Какую собаку, однако, удрал со мною государь. В бочку меда ленул ложку дегтя; крохотная пакостишка, да весь праздник прогоркнул. Де, на, батько, травися, вороти нос в святой великий праздник. Де, я, государь, подмял под тебя, стоптал свою гордыню, тяну тебя на ослята, мужич сын, встав в поводу, но и ты гораздо не ширься, не задирай носа, помни свое место. Не без умысла же поставил Семена Стрешнева в поводу рядом с собою, особо отметил. Де, ты, патриарх, моего слугу по церквам анафемствуешь, а я его в трапезу усажу по правую руку. А того только и ждут подпазушные твои псы, чтобы уськать да лаять патриарха. И неуж весь Дворец смутился противу меня? И неуж им грек противнее жида?
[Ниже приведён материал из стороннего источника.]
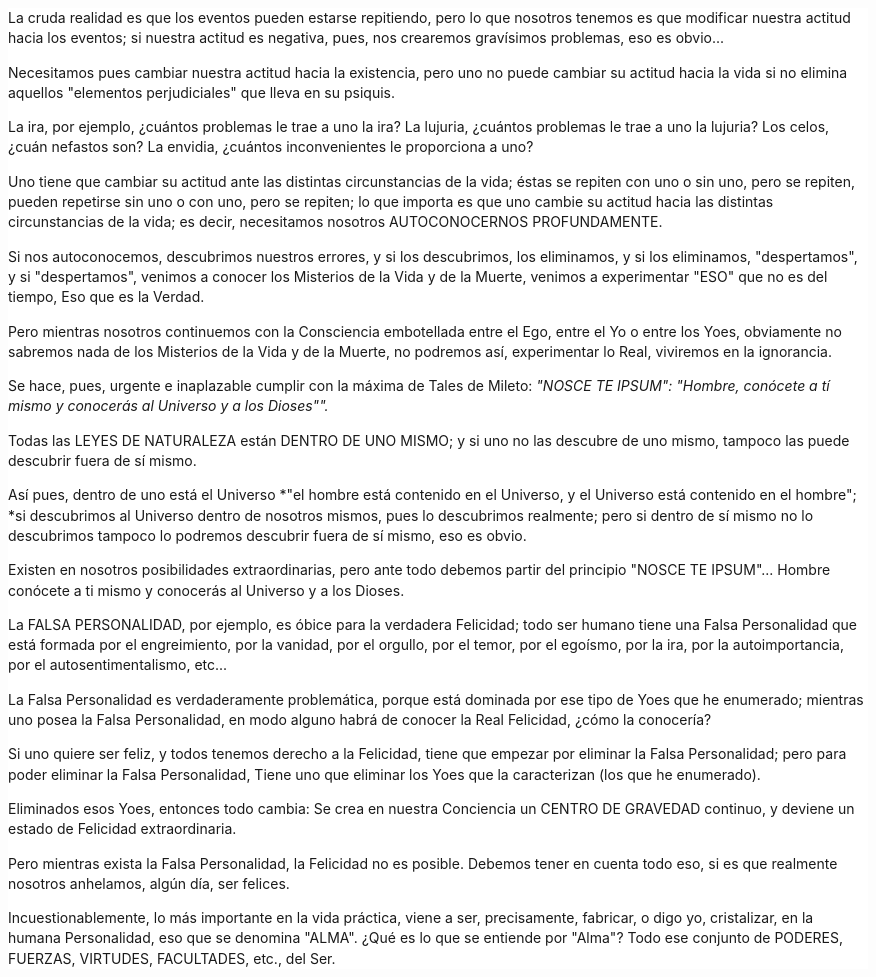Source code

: La cruda realidad es que los eventos pueden estarse repitiendo, pero lo que nosotros tenemos es que modificar nuestra actitud hacia los eventos; si nuestra actitud es negativa, pues, nos crearemos gravísimos problemas, eso es obvio...

Necesitamos pues cambiar nuestra actitud hacia la existencia, pero uno no puede cambiar su actitud hacia la vida si no elimina aquellos "elementos perjudiciales" que lleva en su psiquis.

La ira, por ejemplo, ¿cuántos problemas le trae a uno la ira? La lujuria, ¿cuántos problemas le trae a uno la lujuria? Los celos, ¿cuán nefastos son? La envidia, ¿cuántos inconvenientes le proporciona a uno?

Uno tiene que cambiar su actitud ante las distintas circunstancias de la vida; éstas se repiten con uno o sin uno, pero se repiten, pueden repetirse sin uno o con uno, pero se repiten; lo que importa es que uno cambie su actitud hacia las distintas circunstancias de la vida; es decir, necesitamos nosotros AUTOCONOCERNOS PROFUNDAMENTE.

Si nos autoconocemos, descubrimos nuestros errores, y si los descubrimos, los eliminamos, y si los eliminamos, "despertamos", y si "despertamos", venimos a conocer los Misterios de la Vida y de la Muerte, venimos a experimentar "ESO" que no es del tiempo, Eso que es la Verdad.

Pero mientras nosotros continuemos con la Consciencia embotellada entre el Ego, entre el Yo o entre los Yoes, obviamente no sabremos nada de los Misterios de la Vida y de la Muerte, no podremos así, experimentar lo Real, viviremos en la ignorancia.

Se hace, pues, urgente e inaplazable cumplir con la máxima de Tales de Mileto: *"NOSCE TE IPSUM": "Hombre, conócete a tí mismo y conocerás al Universo y a los Dioses"".*

Todas las LEYES DE NATURALEZA están DENTRO DE UNO MISMO; y si uno no las descubre de uno mismo, tampoco las puede descubrir fuera de sí mismo.

Así pues, dentro de uno está el Universo *"el hombre está contenido en el Universo, y el Universo está contenido en el hombre"; *si descubrimos al Universo dentro de nosotros mismos, pues lo descubrimos realmente; pero si dentro de sí mismo no lo descubrimos tampoco lo podremos descubrir fuera de sí mismo, eso es obvio.

Existen en nosotros posibilidades extraordinarias, pero ante todo debemos partir del principio "NOSCE TE IPSUM"... Hombre conócete a ti mismo y conocerás al Universo y a los Dioses.

La FALSA PERSONALIDAD, por ejemplo, es óbice para la verdadera Felicidad; todo ser humano tiene una Falsa Personalidad que está formada por el engreimiento, por la vanidad, por el orgullo, por el temor, por el egoísmo, por la ira, por la autoimportancia, por el autosentimentalismo, etc...

La Falsa Personalidad es verdaderamente problemática, porque está dominada por ese tipo de Yoes que he enumerado; mientras uno posea la Falsa Personalidad, en modo alguno habrá de conocer la Real Felicidad, ¿cómo la conocería?

Si uno quiere ser feliz, y todos tenemos derecho a la Felicidad, tiene que empezar por eliminar la Falsa Personalidad; pero para poder eliminar la Falsa Personalidad, Tiene uno que eliminar los Yoes que la caracterizan (los que he enumerado).

Eliminados esos Yoes, entonces todo cambia: Se crea en nuestra Conciencia un CENTRO DE GRAVEDAD continuo, y deviene un estado de Felicidad extraordinaria.

Pero mientras exista la Falsa Personalidad, la Felicidad no es posible. Debemos tener en cuenta todo eso, si es que realmente nosotros anhelamos, algún día, ser felices.

Incuestionablemente, lo más importante en la vida práctica, viene a ser, precisamente, fabricar, o digo yo, cristalizar, en la humana Personalidad, eso que se denomina "ALMA". ¿Qué es lo que se entiende por "Alma"? Todo ese conjunto de PODERES, FUERZAS, VIRTUDES, FACULTADES, etc., del Ser.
Каким бы ни был пронырою грек, но от них с Востока притек на Русь Неизреченный Свет, и нам за грека до скончания века смертно стояти... А они жида и папежника готовы за золотой талер с собою в стол усадить, не боясь стыда, да сладким и потчевать. Эх, Русь, Русь, поскакали по тебе блохи. И ну кусать твое святое тело до чесотки, до волдырей, чтобы зудело, свербело до немоготы, чтобы зло мутной водою залило твои селитбы...
С такою смутою и на всенощную пришел патриарх. Но и здесь немилостивец достал. Государь, увидев старца Григория (Иоанна Неронова), подошел к монаху и милостиво, со смущенной полуулыбкою, словно бы вину какую за собою чуял, сказал: «Не удаляйся от нас, старец Григорий, не чурайся и не бегай. Мы тебя с матушкой любим». На что монах воззрился подслеповато, побагровел крохотным тусклым лицом и сразу перешел на крик, чтобы патриарх, облачавшийся в ту минуту, услышал: «Доколе, государь, тебе терпеть такого Божию врага? Смутил Никон всю землю Русскую и твою царскую честь попрал, и уже твоей власти не слышит. От него, врага, всем страх!»
Государь воровато отвел взгляд и скоро отошел от старца, ничего не сказав.